100% system uptime, like a perfect circle, is more of a theoretical concept than a physical reality in system architecture. For this reason, we traditionally measure system uptime by the number of “nines” or its “class of nines.” For example, a database that operates without interruption 99.9% of the time has “3 nines” (“class three” of reliability).
That may sound pretty good…after all, it would mean the system is only down for 1.44 minutes each day. But to give you some perspective, a minute of downtime would equate to about $66,000 for Amazon—and that was in 2013. With Class Three reliability, those 1.44 minutes of downtime would have meant losses of almost $100,000 per day, every day of that year (for over $34 million in all). Wild, I know.
This is why “High Availability” (HA) is sought after by anyone who works with software, IT, and system architecture. In some situations, any downtime whatsoever can lead to catastrophic impacts.
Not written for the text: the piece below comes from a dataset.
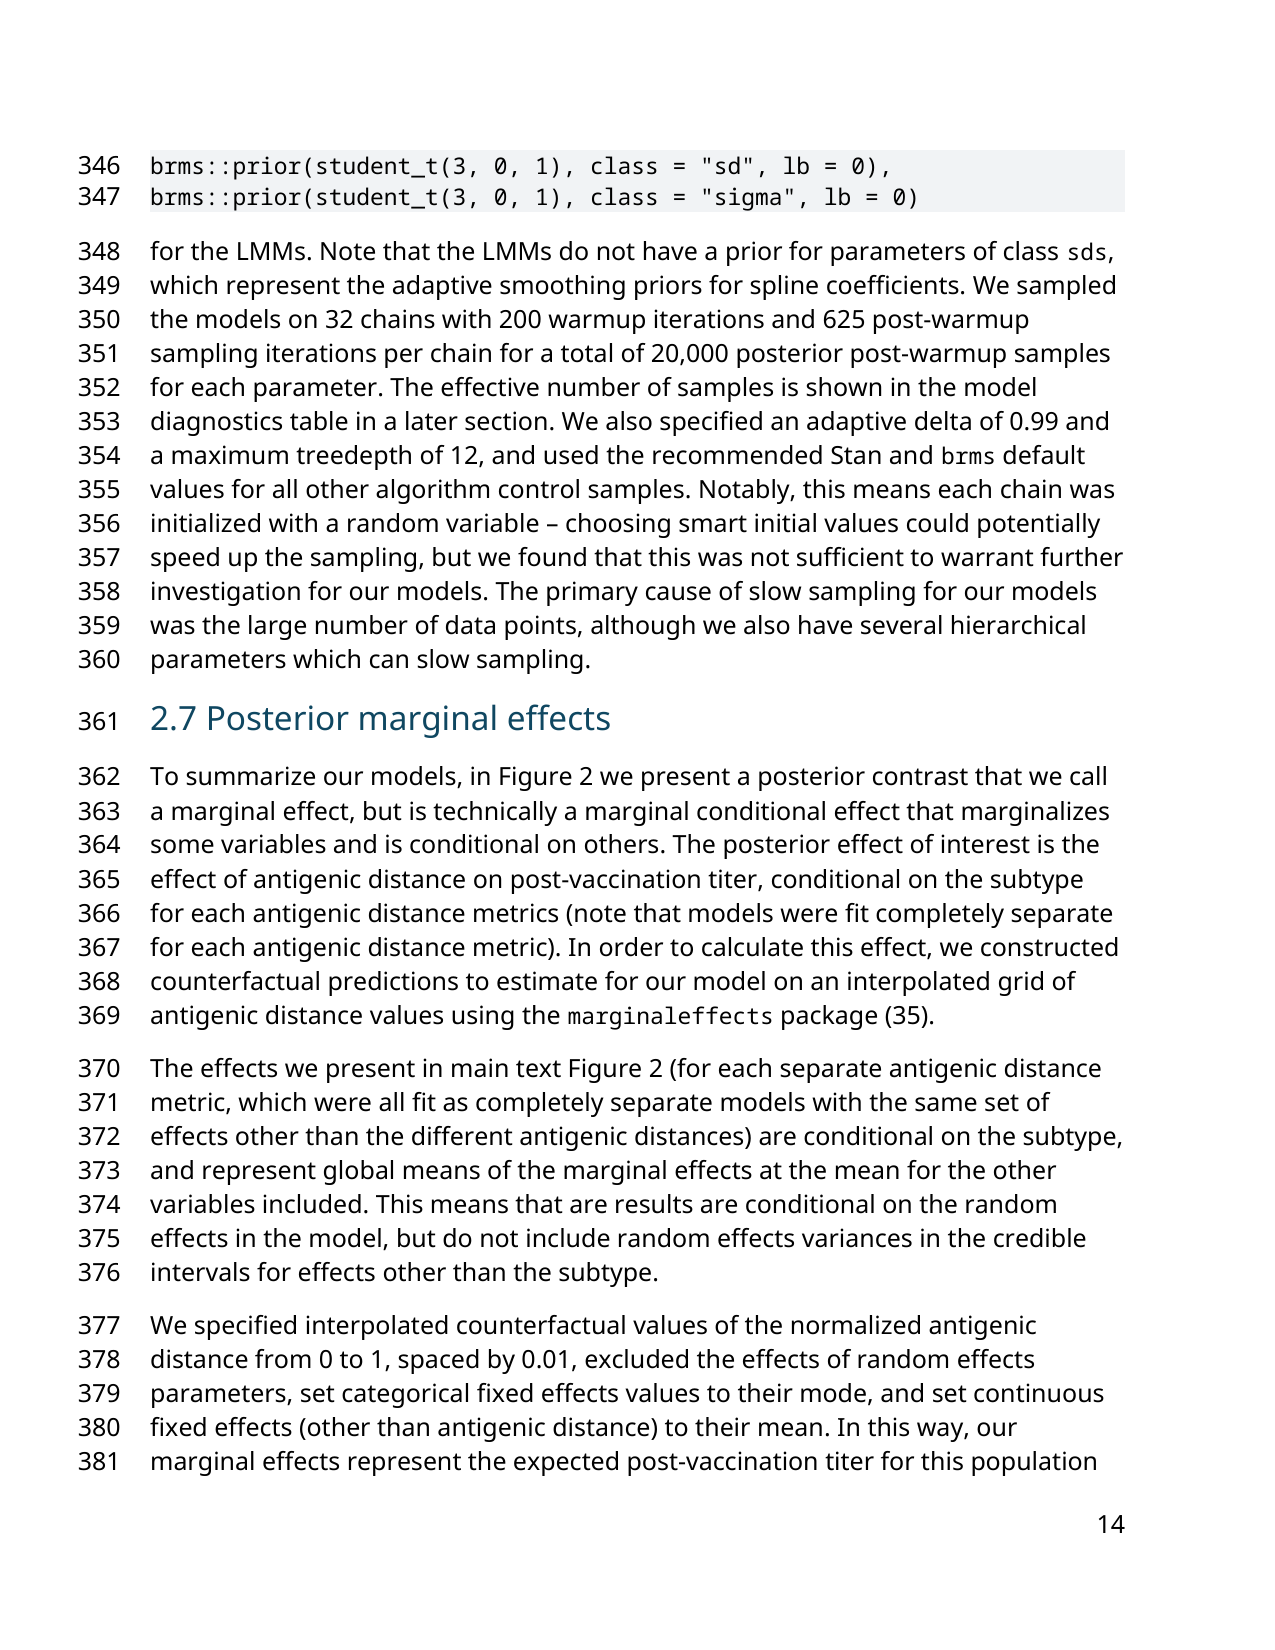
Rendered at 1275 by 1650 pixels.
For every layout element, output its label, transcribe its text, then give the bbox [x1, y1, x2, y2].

We like to see as many nines as possible, with “five nines” often held up as the optimal goal:
The Five Nines of System Uptime
|Reliability Class||System Uptime||Yearly Downtime||Monthly Downtime||Daily Downtime|
|90%||36.53 days||73.05 hours||2.40 hours|
|99%||3.65 days||7.31 hours||14.40 minutes|
|99.9%||8.77 hours||43.83 minutes||1.44 minutes|
|99.99%||52.60 minutes||4.38 minutes||8.64 seconds|
|99.999%||5.26 minutes||26.30 seconds||0.86 seconds|
So, what does it take to get as close to five-nines of availability as possible for your system?
Two Styles of Redundancy
The more you can eliminate single points of failure, the better. The common example would be load balancing between multiple servers. If you’ve got two servers, and one goes down, the traffic gets sent over to the other one. But there are really two kinds of redundancy:
- Passive: This is a system with enough excess capacity to handle a decline in performance. Let’s say an office has twelve fluorescent lights overhead. That’s plenty of excess lumens to adequately light the room for the remainder of the day if one blows out.
- Active: Basically, there are equivalent systems in the design that can be accessed to prevent a decline in performance. If one system fails, it can be bypassed to use a working system. Think of packing a spare parachute (in case the first one doesn’t open). Internet routing and other complex systems use this style of redundancy, redirecting the load to working elements. At OpenWater, we did this with our Hull Swap and Tugboat tools.
(By the way, this counted as two.)
Instead of worrying about what would happen if a hurricane knocks out the power to your server room, invest in redundant servers, backups, and slaves that are spread out across multiple geographic zones. This way, regional outages have less chance of impacting system availability.
Virtual backup servers, on the cloud, are incredibly hard to break (at least physically). They can still be digitally overloaded, but their processing power doesn’t necessarily exist in one physical location that needs to worry about local downtime.
More and more applications are pushing in the direction of micro-services. In other words, rather than one self-contained system, each function can be broken down into individual applications and then integrated with each other. If one piece goes down, the rest of the system experiences only partial impact.
All of these can be distilled down to the old saying, “don’t put all your eggs in one basket.” System uptime can only benefit from more redundancy up and down the levels of your stack—passively, actively, physically, virtually, and internally. Availability goes up when the impact of a single point of failure goes down—it’s as simple as that.